▶ _TASKS TO CARRY OUT_:
[1] Retype the stretch of the code patterns from "iris = load_iris()" through "y_pred = model.predict(X_test)".
[2] For each statement about the code patterns, answer yes or no and quote the words that decide it. (a) The random forest model in Pattern 3 uses 100 trees. (b) The DuckDB query in Pattern 4 keeps only customers with at least five orders. (c) Pattern 5 reads its data from a CSV file.
[3] In the code patterns, what share of the iris data does Pattern 3 set aside for testing?

Pattern 3: Machine Learning

python
from sklearn.model_selection import train_test_split
from sklearn.ensemble import RandomForestClassifier
from sklearn.metrics import classification_report
from sklearn.datasets import load_iris

iris = load_iris()
X_train, X_test, y_train, y_test = train_test_split(
    iris.data, iris.target, test_size=0.3, random_state=42
)

model = RandomForestClassifier(n_estimators=100, random_state=42)
model.fit(X_train, y_train)
y_pred = model.predict(X_test)

print(classification_report(y_test, y_pred, target_names=iris.target_names))

Pattern 4: SQL with DuckDB

python
import duckdb
import pandas as pd

orders = pd.DataFrame({
    'order_id': range(1, 101),
    'customer': [f'Customer_{i%20}' for i in range(100)],
    'amount': [round(50 + i * 3.5, 2) for i in range(100)],
})

result = duckdb.sql("""
    SELECT customer, COUNT(*) as cnt, ROUND(SUM(amount), 2) as total
    FROM orders GROUP BY customer
    HAVING COUNT(*) >= 3 ORDER BY total DESC LIMIT 10
""").df()
print(result.to_string(index=False))

Pattern 5: Fetch Data from Web

python
import requests
import pandas as pd

response = requests.get("https://api.example.com/data")
data = response.json()
df = pd.DataFrame(data)
print(df.head())

▶ _DATA EXCERPT_:
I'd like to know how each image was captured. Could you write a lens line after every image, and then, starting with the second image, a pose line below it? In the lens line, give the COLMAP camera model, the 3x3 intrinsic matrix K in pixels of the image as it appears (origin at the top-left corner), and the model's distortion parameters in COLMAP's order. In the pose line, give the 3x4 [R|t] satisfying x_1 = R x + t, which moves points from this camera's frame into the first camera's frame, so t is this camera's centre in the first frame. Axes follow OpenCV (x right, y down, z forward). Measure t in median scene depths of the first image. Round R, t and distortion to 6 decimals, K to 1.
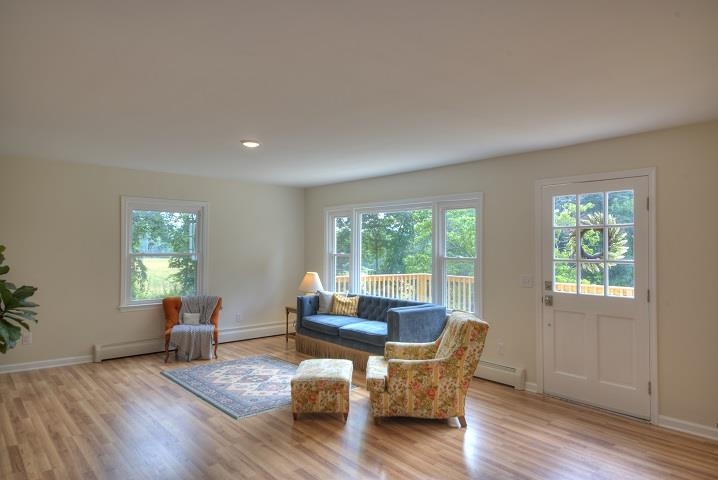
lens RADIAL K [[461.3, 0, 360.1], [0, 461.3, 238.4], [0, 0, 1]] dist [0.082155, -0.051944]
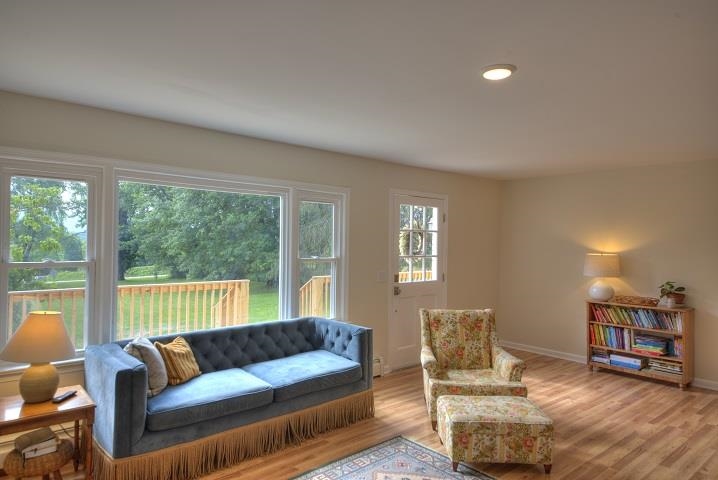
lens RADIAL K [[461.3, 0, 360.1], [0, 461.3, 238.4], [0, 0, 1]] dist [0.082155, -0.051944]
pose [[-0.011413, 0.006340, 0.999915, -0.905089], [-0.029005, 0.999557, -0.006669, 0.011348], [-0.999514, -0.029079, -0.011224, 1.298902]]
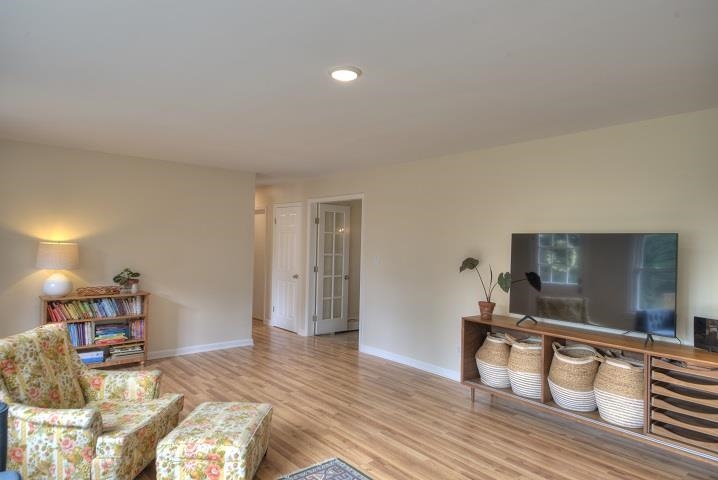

▶ _ANSWERS FOR THIS EXERCISE_:
[1]
iris = load_iris()
X_train, X_test, y_train, y_test = train_test_split(
    iris.data, iris.target, test_size=0.3, random_state=42
)

model = RandomForestClassifier(n_estimators=100, random_state=42)
model.fit(X_train, y_train)
y_pred = model.predict(X_test)

[2]
(a) Yes: "n_estimators=100"
(b) No: "HAVING COUNT(*) >= 3"
(c) No: "data = response.json()"

[3] 0.3, set by "test_size=0.3".